A player starting at even par has to overcome a 10-shot deficit against the top player, but he also has to overcome a variety of smaller deficits against 25 other players. That compounds the problem, but one way we can try to answer the question is by examining other big comebacks in PGA Tour history. A look at final-round comebacks shows us that one player, Paul Lawrie, managed to take back 10 strokes in a single round, though it did require Jean Van de Velde’s infamous collapse at the 1999 Open Championship. But Stewart Cink also roared back from nine shots down, and eight players have managed the feat on Sunday from eight shots back.

In some respects, the task facing the “start-at-even” crew in the Tour Championship this weekend is much easier. First, they have 72 holes, not 18, to overcome a 10-stroke deficit. Second, the competition is 29 players, not the 70-or-so who typically make the cut at a “normal” event. They have a longer time to beat a smaller number of players, and by that reckoning, chipping off 2.5 shots per round seems far from impossible.

But there are difficulties, too. As mentioned above, the players near the top of the rankings are there not just because they’ve played better all season, but because they’ve played better recently. Superior talent over a year, and superior form over the past month, give them an enormous advantage. Also, East Lake doesn’t typically yield enormous margins of victory, aside from Tiger’s absurd 23 under in 2007. Save for that year, the biggest margin was four strokes, accomplished a few times.

And yet, upsets happen, as Schauffele showed by winning the 2017 Tour Championship while being 26th place on the points list to start the week, and Tiger showed a year later by winning from 20th place. They both still came up short of what they’d need to win the FedEx Cup under the new format, but the fact that they were close tells us much about the possibility.

So let’s put our cards on the table: It’s my opinion that if the PGA Tour sticks with the new system, then yes, within about 20 years we’ll see a winner emerge from the even-par starting group.

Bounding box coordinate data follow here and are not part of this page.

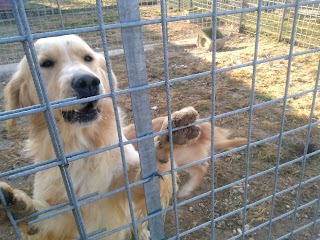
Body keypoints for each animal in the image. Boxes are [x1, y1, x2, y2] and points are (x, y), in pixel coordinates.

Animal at [0, 34, 205, 239]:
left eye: (87, 58)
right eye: (46, 63)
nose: (87, 82)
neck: (84, 145)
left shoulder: (123, 191)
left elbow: (148, 175)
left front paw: (167, 140)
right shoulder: (65, 218)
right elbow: (45, 220)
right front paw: (21, 210)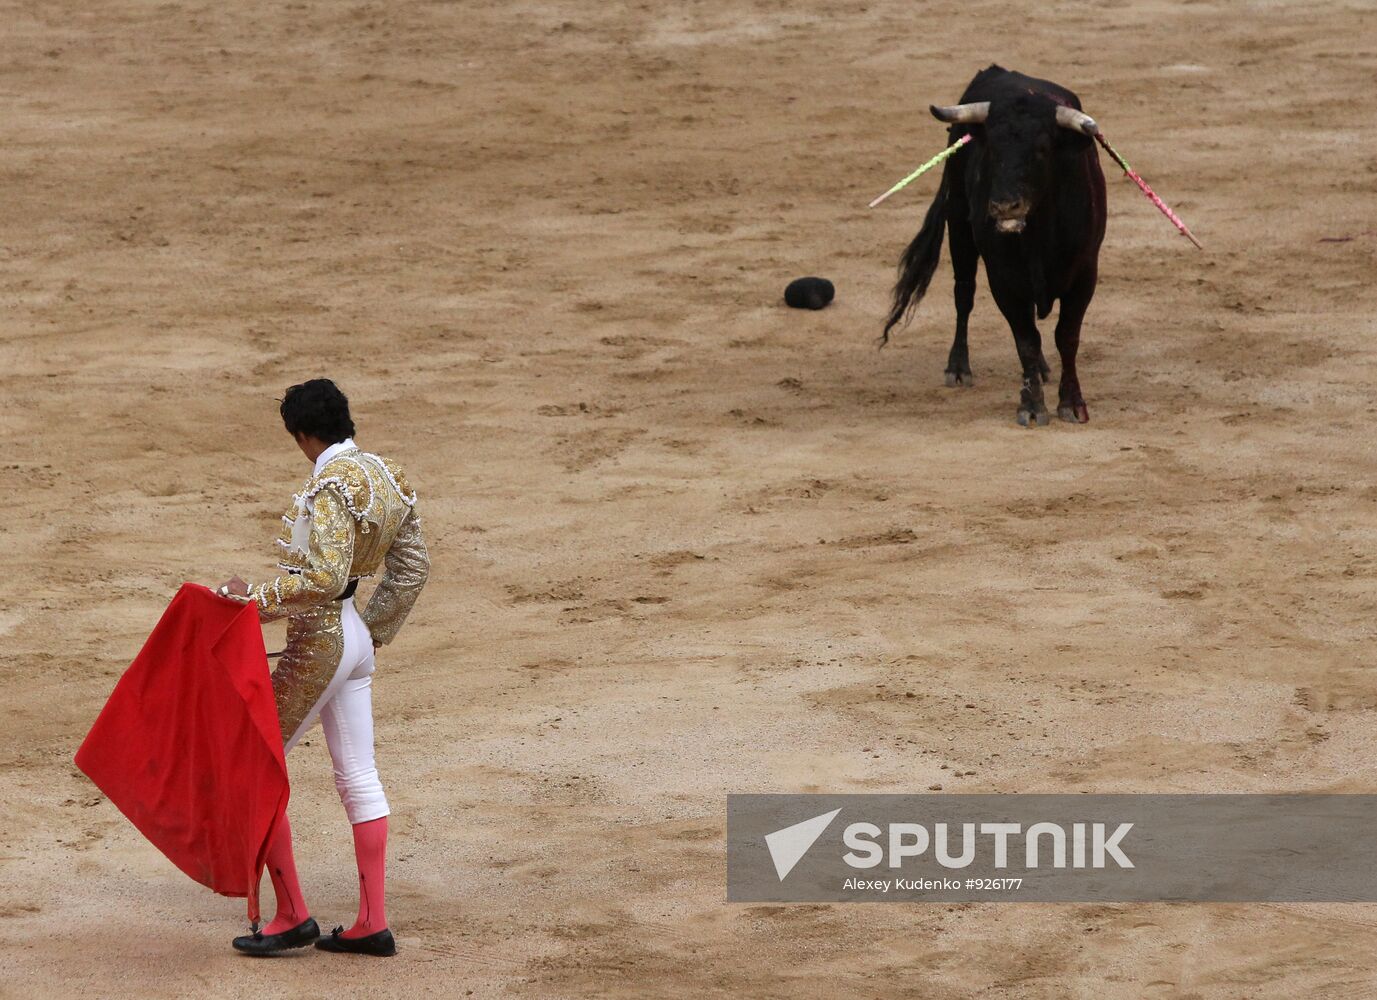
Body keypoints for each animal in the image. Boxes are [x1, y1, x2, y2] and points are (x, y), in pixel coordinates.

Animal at [881, 62, 1107, 424]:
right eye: (993, 149)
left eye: (1042, 148)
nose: (1004, 206)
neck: (1038, 235)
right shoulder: (1004, 279)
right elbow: (1025, 338)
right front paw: (1032, 407)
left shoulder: (1085, 274)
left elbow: (1066, 335)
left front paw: (1072, 404)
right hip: (958, 225)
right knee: (964, 294)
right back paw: (959, 367)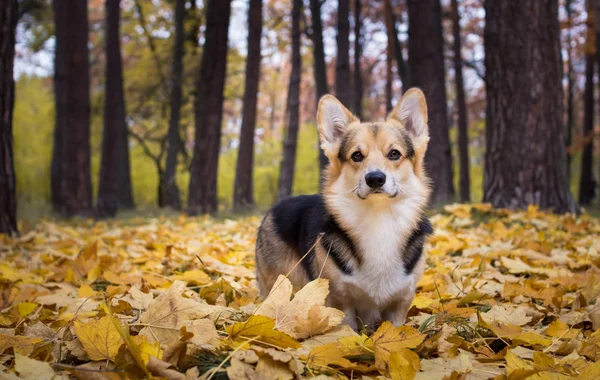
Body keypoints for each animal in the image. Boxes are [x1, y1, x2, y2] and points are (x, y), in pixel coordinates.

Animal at [255, 87, 434, 328]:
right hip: (280, 284)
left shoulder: (400, 304)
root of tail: (276, 206)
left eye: (394, 153)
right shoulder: (340, 302)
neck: (379, 219)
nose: (375, 178)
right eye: (356, 155)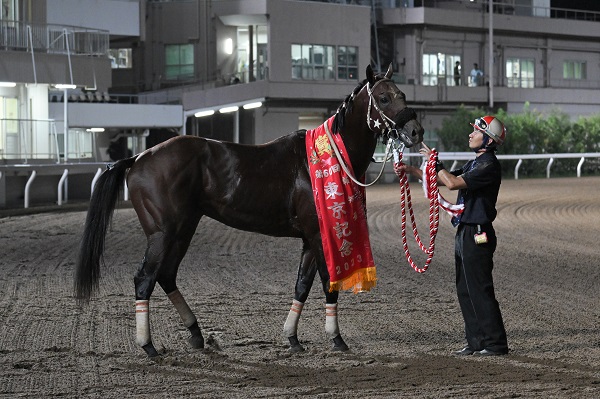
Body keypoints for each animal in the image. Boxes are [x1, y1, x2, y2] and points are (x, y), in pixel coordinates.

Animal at [75, 64, 424, 358]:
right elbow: (328, 284)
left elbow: (302, 285)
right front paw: (337, 339)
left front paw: (292, 338)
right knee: (144, 279)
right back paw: (148, 346)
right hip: (163, 233)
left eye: (404, 95)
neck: (326, 158)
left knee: (166, 275)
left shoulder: (308, 239)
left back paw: (196, 334)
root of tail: (137, 159)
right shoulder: (318, 234)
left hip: (184, 229)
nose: (416, 131)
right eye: (383, 97)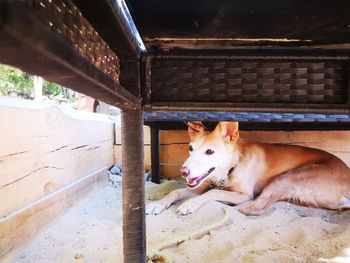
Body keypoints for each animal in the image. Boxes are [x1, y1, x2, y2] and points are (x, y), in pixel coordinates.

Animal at [145, 121, 350, 217]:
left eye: (210, 151)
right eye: (190, 148)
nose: (184, 172)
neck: (230, 169)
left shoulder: (242, 194)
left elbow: (212, 194)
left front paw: (189, 204)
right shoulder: (203, 184)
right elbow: (176, 192)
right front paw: (157, 204)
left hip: (286, 178)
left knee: (256, 206)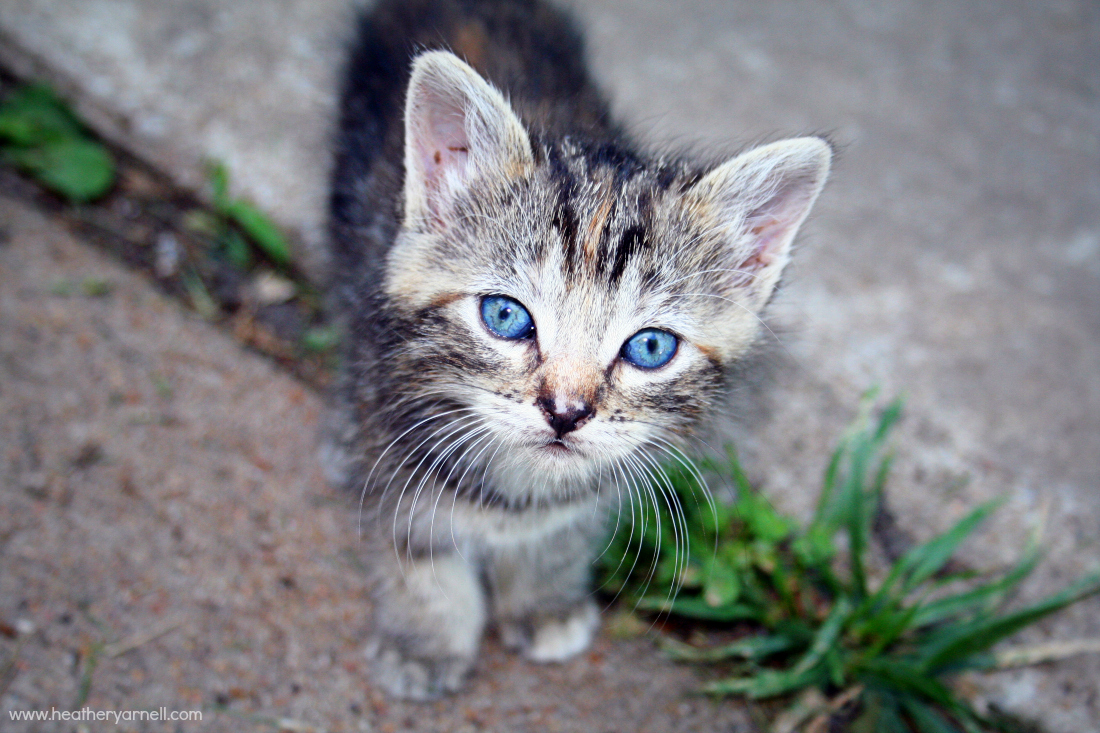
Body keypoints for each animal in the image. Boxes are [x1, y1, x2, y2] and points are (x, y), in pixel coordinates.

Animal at [321, 0, 827, 699]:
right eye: (505, 316)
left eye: (650, 347)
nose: (565, 411)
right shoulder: (386, 430)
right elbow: (417, 545)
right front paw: (424, 640)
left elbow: (561, 532)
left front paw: (543, 599)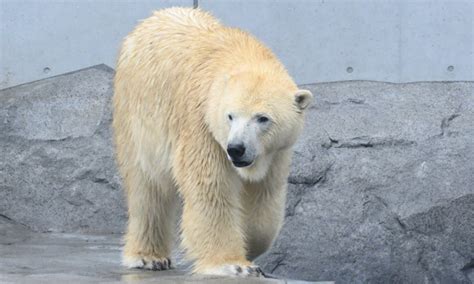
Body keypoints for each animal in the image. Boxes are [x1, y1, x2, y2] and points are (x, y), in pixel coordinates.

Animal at [113, 7, 312, 278]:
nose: (236, 149)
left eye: (263, 118)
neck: (241, 53)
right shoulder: (203, 127)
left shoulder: (275, 153)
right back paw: (148, 257)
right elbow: (211, 189)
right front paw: (233, 264)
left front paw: (249, 247)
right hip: (136, 117)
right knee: (148, 188)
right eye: (230, 116)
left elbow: (263, 195)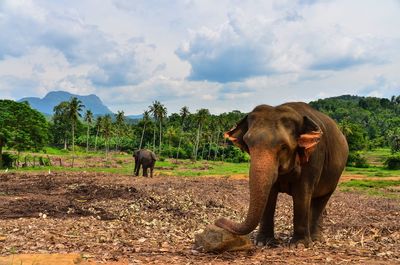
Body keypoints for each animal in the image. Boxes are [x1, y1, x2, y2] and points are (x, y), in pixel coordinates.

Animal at [214, 101, 348, 248]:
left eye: (283, 147)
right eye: (248, 144)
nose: (217, 221)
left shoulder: (314, 157)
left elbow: (302, 194)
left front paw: (299, 245)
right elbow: (270, 195)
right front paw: (263, 242)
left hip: (335, 175)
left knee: (321, 199)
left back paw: (316, 239)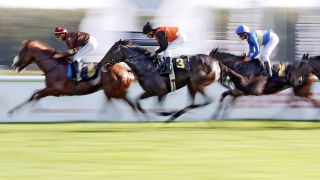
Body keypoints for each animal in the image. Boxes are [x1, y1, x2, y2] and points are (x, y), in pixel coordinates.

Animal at [8, 40, 136, 114]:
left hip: (112, 91)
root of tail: (126, 70)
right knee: (129, 103)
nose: (14, 65)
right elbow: (35, 95)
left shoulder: (55, 89)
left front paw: (15, 110)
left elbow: (35, 94)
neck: (54, 66)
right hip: (116, 91)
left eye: (22, 51)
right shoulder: (52, 91)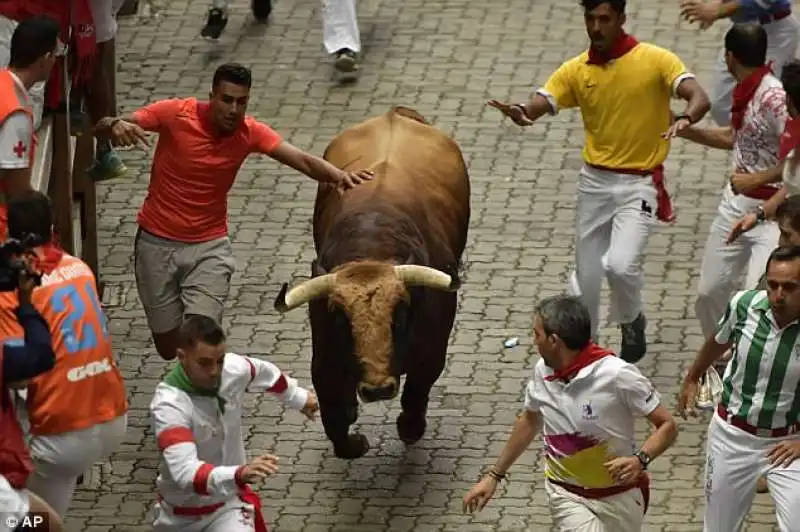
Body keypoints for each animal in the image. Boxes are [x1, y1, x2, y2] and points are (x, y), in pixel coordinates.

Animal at [276, 106, 468, 460]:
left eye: (400, 314)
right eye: (341, 318)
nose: (378, 389)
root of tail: (395, 114)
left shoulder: (432, 348)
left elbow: (417, 391)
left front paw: (410, 428)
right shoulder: (324, 357)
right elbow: (334, 417)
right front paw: (353, 438)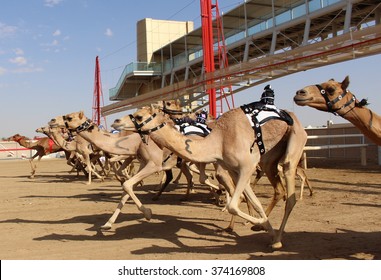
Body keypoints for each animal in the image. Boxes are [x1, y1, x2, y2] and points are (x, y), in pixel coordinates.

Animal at [110, 104, 306, 248]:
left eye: (139, 116)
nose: (115, 121)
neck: (218, 140)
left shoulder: (247, 166)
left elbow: (233, 204)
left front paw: (267, 229)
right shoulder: (234, 169)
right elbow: (254, 202)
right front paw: (264, 226)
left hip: (294, 146)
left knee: (290, 192)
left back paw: (278, 238)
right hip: (268, 161)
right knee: (279, 189)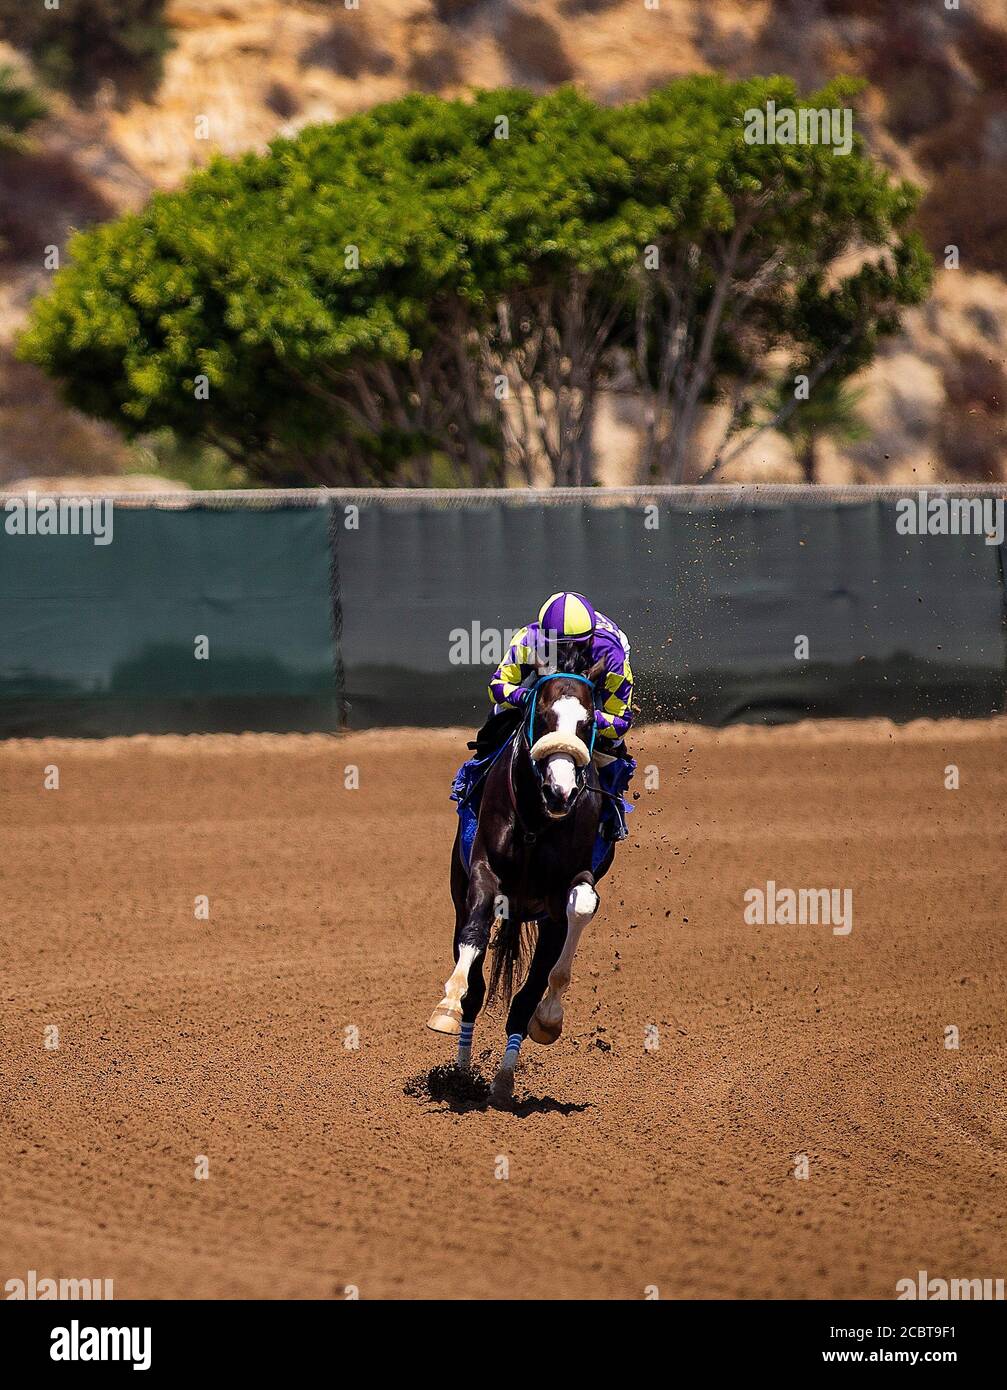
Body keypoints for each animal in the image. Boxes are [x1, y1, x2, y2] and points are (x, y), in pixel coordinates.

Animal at [425, 661, 614, 1106]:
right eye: (542, 715)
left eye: (587, 722)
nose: (561, 791)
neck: (536, 821)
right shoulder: (484, 871)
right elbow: (475, 933)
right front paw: (447, 1006)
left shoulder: (566, 889)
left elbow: (580, 906)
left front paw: (549, 1019)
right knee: (477, 989)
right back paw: (462, 1074)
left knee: (524, 999)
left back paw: (503, 1081)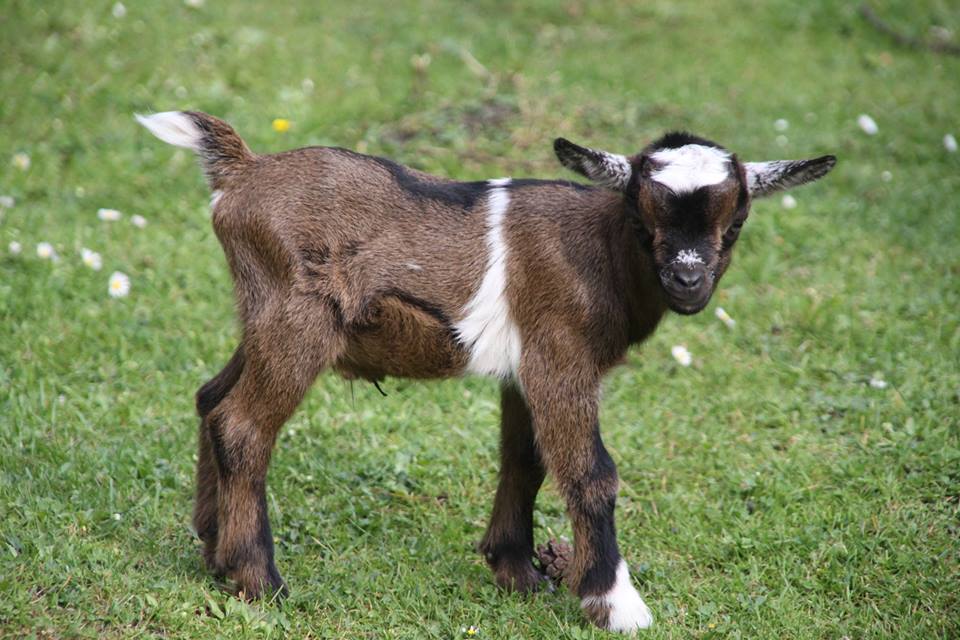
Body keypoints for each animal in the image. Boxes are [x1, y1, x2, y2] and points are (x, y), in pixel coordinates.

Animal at [136, 110, 836, 633]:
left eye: (735, 223)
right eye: (642, 218)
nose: (688, 282)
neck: (600, 251)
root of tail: (241, 170)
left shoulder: (525, 369)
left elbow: (524, 460)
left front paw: (517, 572)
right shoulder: (560, 355)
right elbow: (590, 472)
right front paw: (615, 605)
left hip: (261, 316)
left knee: (211, 398)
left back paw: (212, 552)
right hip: (299, 318)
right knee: (244, 426)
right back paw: (260, 580)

The last question: Is this markedly different? Again, the answer is yes. The top players would have to hiccup slightly to let a lower player win, but unlike last year, the player ranked first wouldn’t have to finish 29th or worse. A mediocre or even “just good” tournament from the top dog, coupled with a scorcher from someone ranked 26th through 30th, would do the trick. It’s a tall task, but anyone can win the FedEx Cup this weekend, and that hasn’t been true—not really—before now.